### PROBLÈME À RÉSOUDRE:
Réécrivez le passage du texte sur les orgues de Corse qui s'ouvre sur « (avec l'orgue Pagnini » et s'achève sur « dans sa vie. », en mettant « paysans » à la place de « montagnards ».

29/11/2010
Les orgues de Corse à l'honneur sur France Musique mardi 30 novembre
(le petit orgue anonyme de Costa, début XIX° s.)
Mardi 30 novembre à 22 h 30 sur France Musique
l'émission ORGANO PLENO de Benjamin François fera découvrir, pour ceux qui ne le connait pas encore, le riche patrimoine des orgues de Corse.
Petit rappel ...
LES ORGUES HISTORIQUES DE CORSE
Un patrimoine insulaire pour l’Europe à restaurer et faire vivre ...
(avec l'orgue Pagnini 1796/Agati Tronci 1878 de Muro par exemple )
La Corse, décidément, peut nous surprendre: cette île si faiblement peuplée, trop souvent malmenée par les conflits extérieurs ou intérieurs, aurait pu ne laisser de son paysage culturel qu’une identité exsangue, morcelée. Or ce peuple de montagnards, bergers et notables confondus, a légué un riche patrimoine aux multiples facettes, qui témoigne en particulier de son sens inné de la musique : le chant (qu’il soit ou non polyphonique, religieux ou profane), mais aussi la musique instrumentale tiennent une part primordiale dans sa vie.
Parmi tous les instruments populaires en Corse, invités à toutes les fêtes, cialambele, pirule, cetere, violons, cornemuses, mandolines, accordéons, guitares … pour n’en citer que quelques uns, on est étonné de trouver sur l’île un tel engouement pour l’orgue, si admirablement représenté sur l’île . Patrimoine important que l’on trouve non seulement dans les villes – huit instruments à Bastia, six à Ajaccio - mais aussi, et cela est beaucoup plus surprenant, dans les villages de l’intérieur : on peut du reste penser que les organistes de village avaient la même relation instinctive et passionnelle avec leur orgue que les violoneux du village avec leur violon …
Aujourd’hui la Corse est riche d’une centaine d’orgues historiques dont l’histoire et la facture nous sont mieux connues grâce aux travaux de recherche de Renaissance de l’Orgue Corse et au remarquable ouvrage de Sébastien Rubellin : « L’orgue corse de 1557 à 1963 » (éditions Alain Piazzola).

### DOCUMENTS SOURCES:
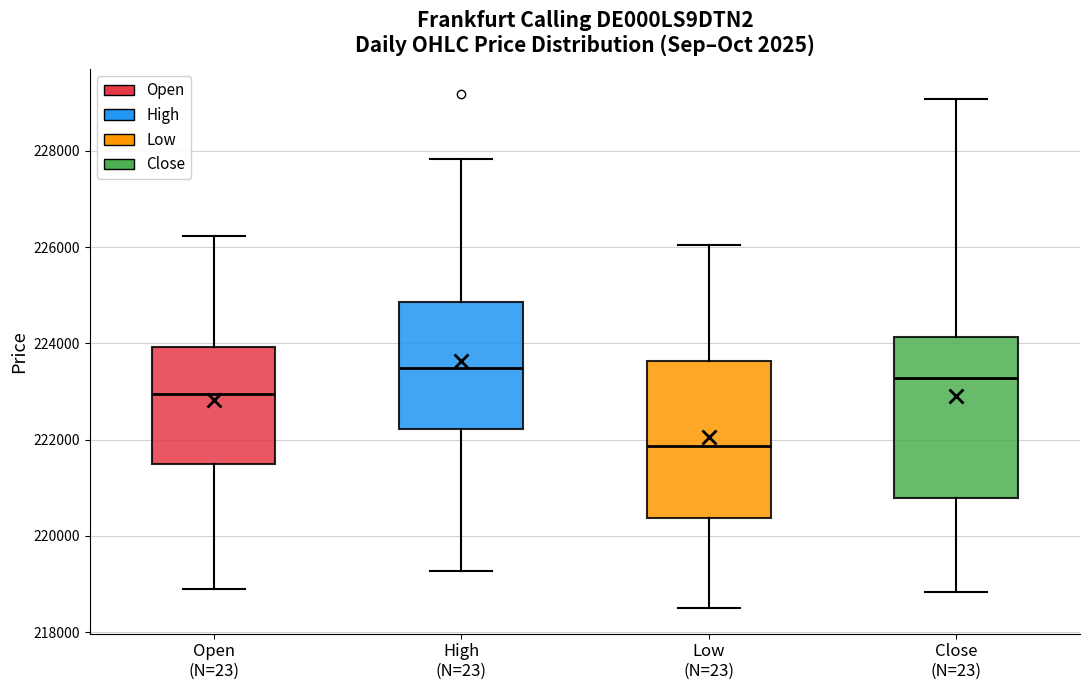

Where does the upper whisker of the box for Close (N=23) end on the y-axis? The values are not printed on the chart, so give them approximately, as read against the axis.

229000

### VOTRE SOLUTION:
(avec l'orgue Pagnini 1796/Agati Tronci 1878 de Muro par exemple )
La Corse, décidément, peut nous surprendre: cette île si faiblement peuplée, trop souvent malmenée par les conflits extérieurs ou intérieurs, aurait pu ne laisser de son paysage culturel qu’une identité exsangue, morcelée. Or ce peuple de paysans, bergers et notables confondus, a légué un riche patrimoine aux multiples facettes, qui témoigne en particulier de son sens inné de la musique : le chant (qu’il soit ou non polyphonique, religieux ou profane), mais aussi la musique instrumentale tiennent une part primordiale dans sa vie.